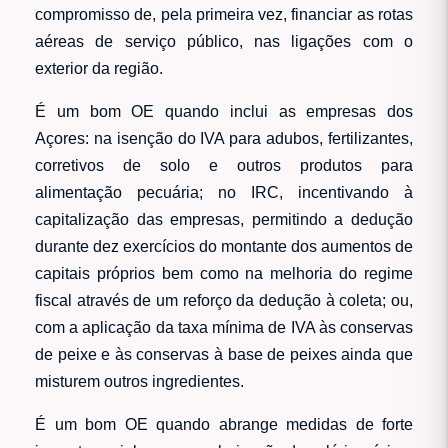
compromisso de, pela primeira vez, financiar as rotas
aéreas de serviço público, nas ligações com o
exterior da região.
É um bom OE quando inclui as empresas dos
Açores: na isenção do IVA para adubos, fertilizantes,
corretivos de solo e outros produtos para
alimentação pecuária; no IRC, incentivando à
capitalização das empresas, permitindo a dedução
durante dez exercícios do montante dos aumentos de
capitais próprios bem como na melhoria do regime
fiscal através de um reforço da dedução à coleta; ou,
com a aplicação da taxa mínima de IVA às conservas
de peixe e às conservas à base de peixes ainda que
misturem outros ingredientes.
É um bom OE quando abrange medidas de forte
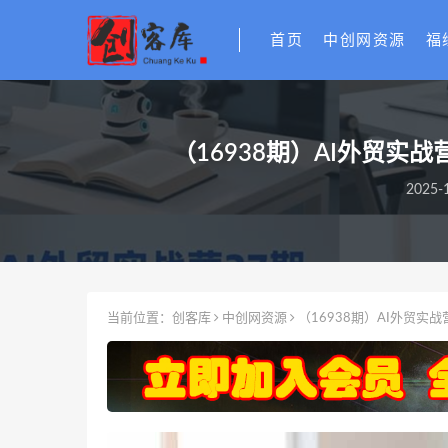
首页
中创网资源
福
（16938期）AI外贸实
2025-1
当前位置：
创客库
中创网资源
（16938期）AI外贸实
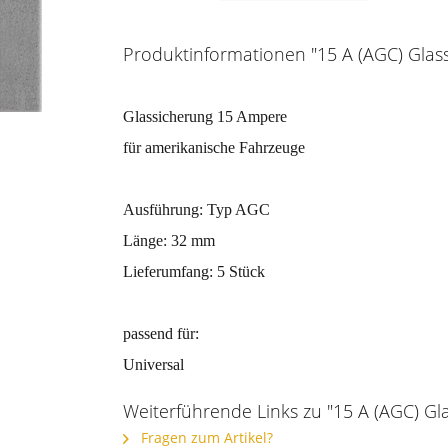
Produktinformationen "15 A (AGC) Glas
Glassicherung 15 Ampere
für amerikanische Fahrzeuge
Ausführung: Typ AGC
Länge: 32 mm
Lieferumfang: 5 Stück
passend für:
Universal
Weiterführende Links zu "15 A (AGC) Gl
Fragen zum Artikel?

YOUR INSTRUCTIONS
Please write out the records above again with every "OE" replaced by "Orçamento do Estado", changing nothing else and leaving out the pictures.

RESPONSE FOR THIS EXERCISE
compromisso de, pela primeira vez, financiar as rotas
aéreas de serviço público, nas ligações com o
exterior da região.
É um bom Orçamento do Estado quando inclui as empresas dos
Açores: na isenção do IVA para adubos, fertilizantes,
corretivos de solo e outros produtos para
alimentação pecuária; no IRC, incentivando à
capitalização das empresas, permitindo a dedução
durante dez exercícios do montante dos aumentos de
capitais próprios bem como na melhoria do regime
fiscal através de um reforço da dedução à coleta; ou,
com a aplicação da taxa mínima de IVA às conservas
de peixe e às conservas à base de peixes ainda que
misturem outros ingredientes.
É um bom Orçamento do Estado quando abrange medidas de forte
首页
中创网资源
福
（16938期）AI外贸实
2025-1
当前位置：
创客库
中创网资源
（16938期）AI外贸实
Produktinformationen "15 A (AGC) Glas
Glassicherung 15 Ampere
für amerikanische Fahrzeuge
Ausführung: Typ AGC
Länge: 32 mm
Lieferumfang: 5 Stück
passend für:
Universal
Weiterführende Links zu "15 A (AGC) Gl
Fragen zum Artikel?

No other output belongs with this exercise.